Le nouveau président zambien Hakainde Hichilema a prêté serment, mardi. Il a battu son prédécesseur Edgar Lungu lors des élections générales tenues le 12 août dernier, et a prêté serment en même temps que le nouveau vice-président du pays, Mutale Nalumango.

S’exprimant lors de la cérémonie de prestation de serment devant plus de 60 000 spectateurs au stade des Héros nationaux dans la capitale Lusaka, Hakainde Hichilema a promis de se mettre au travail immédiatement.

Au cours de son mandat de cinq ans, il s’emploiera à redresser l’économie et de sortir ses compatriotes de la pauvreté en veillant à ce que toute la population du pays ait au moins trois repas décents par jour, a-t-il promis.

“Aux jeunes, c’est votre victoire et nous veillerons à vous offrir les opportunités d’emploi tant souhaitées”, a déclaré Hichilema, qui a commencé son discours en rendant hommage au président fondateur de la Zambie, Kenneth Kaunda, décédé un mois avant le scrutin.

S’exprimant à cette occasion, Félix Tshisekedi, président de l’Union africaine et président de la République démocratique du Congo, a déclaré que le continent est fier de la Zambie pour avoir mené avec succès et dans la paix une troisième transition de pouvoir depuis le retour du pays au système du multipartisme, il y a trois décennies.

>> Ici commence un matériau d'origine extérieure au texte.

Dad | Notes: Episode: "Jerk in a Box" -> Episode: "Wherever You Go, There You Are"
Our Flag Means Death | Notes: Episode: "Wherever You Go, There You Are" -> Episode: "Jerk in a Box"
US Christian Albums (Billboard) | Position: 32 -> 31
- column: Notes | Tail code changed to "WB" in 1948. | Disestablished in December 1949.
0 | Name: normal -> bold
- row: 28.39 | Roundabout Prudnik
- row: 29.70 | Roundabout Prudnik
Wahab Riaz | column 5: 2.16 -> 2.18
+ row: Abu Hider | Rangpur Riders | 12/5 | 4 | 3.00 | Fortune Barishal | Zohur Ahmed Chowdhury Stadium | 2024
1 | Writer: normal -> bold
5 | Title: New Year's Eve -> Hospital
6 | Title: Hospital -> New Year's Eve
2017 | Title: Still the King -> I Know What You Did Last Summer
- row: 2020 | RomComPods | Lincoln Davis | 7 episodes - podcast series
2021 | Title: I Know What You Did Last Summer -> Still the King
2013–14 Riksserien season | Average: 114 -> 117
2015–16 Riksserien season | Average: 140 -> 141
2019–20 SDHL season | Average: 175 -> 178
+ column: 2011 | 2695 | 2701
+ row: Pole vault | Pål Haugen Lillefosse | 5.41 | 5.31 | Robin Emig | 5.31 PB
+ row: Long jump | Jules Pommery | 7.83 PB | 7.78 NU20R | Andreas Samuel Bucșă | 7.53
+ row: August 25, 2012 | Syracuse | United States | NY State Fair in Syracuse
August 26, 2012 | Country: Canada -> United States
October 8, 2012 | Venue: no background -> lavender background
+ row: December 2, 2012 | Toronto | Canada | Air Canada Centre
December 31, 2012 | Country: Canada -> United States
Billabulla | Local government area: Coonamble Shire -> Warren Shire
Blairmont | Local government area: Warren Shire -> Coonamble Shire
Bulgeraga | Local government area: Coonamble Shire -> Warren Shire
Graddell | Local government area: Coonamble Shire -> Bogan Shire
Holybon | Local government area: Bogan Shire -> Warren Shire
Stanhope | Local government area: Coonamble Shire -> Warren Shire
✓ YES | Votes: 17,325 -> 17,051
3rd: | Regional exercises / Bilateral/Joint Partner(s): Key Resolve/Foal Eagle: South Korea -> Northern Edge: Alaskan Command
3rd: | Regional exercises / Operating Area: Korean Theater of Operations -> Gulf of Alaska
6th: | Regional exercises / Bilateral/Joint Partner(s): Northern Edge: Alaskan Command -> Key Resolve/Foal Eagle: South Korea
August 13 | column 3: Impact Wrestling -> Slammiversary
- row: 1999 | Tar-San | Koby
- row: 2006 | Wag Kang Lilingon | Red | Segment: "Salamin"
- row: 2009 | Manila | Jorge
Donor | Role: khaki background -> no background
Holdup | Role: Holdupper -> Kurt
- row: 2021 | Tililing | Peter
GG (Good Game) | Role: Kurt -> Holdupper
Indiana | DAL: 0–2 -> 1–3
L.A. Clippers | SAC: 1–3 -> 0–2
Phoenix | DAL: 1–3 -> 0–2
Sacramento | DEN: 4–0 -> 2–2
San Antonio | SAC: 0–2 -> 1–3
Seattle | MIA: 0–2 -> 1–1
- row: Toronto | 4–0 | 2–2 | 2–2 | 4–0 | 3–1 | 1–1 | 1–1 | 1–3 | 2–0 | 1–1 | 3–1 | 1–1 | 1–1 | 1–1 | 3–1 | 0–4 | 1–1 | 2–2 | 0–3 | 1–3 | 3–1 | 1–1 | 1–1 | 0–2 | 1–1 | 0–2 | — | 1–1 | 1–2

Lazarus Chakwera, président de la Communauté de développement de l’Afrique australe et président du Malawi, a décrit la Zambie comme un bastion de la démocratie et du constitutionnalisme en Afrique.

Parmi les autres participants figuraient le Kényan Uhuru Kenyatta, le Botswanais Mokgweetsi Masisi, le Zimbabwéen Emmerson Mnangagwa, le Sud-africain Cyril Ramaphosa, le Mozambicain Filipe Nyusi, le Namibien Hage Geingob et la Tanzanienne Samia Suhulu Hassan.

Hichilema a remporté le vote avec près d’un million de voix, et a tendu un rameau d’olivier à Lungu, qui a été raillé par la foule lorsqu’il est entré dans le stade pour remettre les instruments du pouvoir à son successeur.

Le nouveau président a promis de ne pas avoir recours à la vengeance ou autre type de rétribution dans la lutte contre la corruption, ajoutant que l’état de droit sera respecté.